Tower Bridge is the quintessential symbol of London, even mistakenly called London Bridge by some (the real London Bridge is, in fact, upriver). It was Sir Horace Jones’s response to the challenge of traversing the Thames for foot and vehicular traffic without disrupting ships plying the river. The double-leaf drawbridge completed in 1894 has since attracted millions of visitors from around the world with its unique Victorian Gothic towers.

But a simple drawbridge was not the only solution offered. FJ Palmer presented an intriguing and futuristic design. The plan called for the roadway at both ends of the bridge to form a loop. While one side of the loop opens to let a boat through, the other side remains closed to accommodate wheeled transport. Once the ship has entered the loop, the path behind it closes and the path ahead of the ship opens to let it out. It was all quite complicated, but it allowed both road and river traffic to move without interruption.

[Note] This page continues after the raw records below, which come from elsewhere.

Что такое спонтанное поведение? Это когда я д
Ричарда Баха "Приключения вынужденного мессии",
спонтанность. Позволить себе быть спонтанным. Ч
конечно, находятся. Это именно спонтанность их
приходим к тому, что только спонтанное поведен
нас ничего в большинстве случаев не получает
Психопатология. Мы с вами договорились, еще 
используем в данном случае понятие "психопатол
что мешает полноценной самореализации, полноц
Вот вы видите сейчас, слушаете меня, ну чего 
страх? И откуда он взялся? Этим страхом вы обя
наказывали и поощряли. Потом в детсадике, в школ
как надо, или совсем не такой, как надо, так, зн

However, no one was sure if the plan would work and it was eventually abandoned.[9]

1 reichstag

When Germany was unified and the Second Reich was proclaimed in 1871, a sudden surge of new legislators necessitated a larger building to house the assembly. A design competition for a new Reichstag was announced in November of that year, and one of the entrants was the British architect Sir Gilbert Scott. Although Scott would ultimately miss out on first prize, his presentation was highly appreciated by the German jury and he took second place.

Dominating Scott’s hybrid Gothic creation was a central dome or dome 75 feet (23 meters) in diameter, similar in construction to the dome of London’s St. Paul’s Cathedral. Wings extending in four directions radiating from the cupola. Scott obviously liked domes and insisted that the Reichstag should have one, regardless of architectural style, to give it proper dignity.

Despite not winning, Scott had beaten most of the resident German architects and was justifiably proud of his achievement.[10]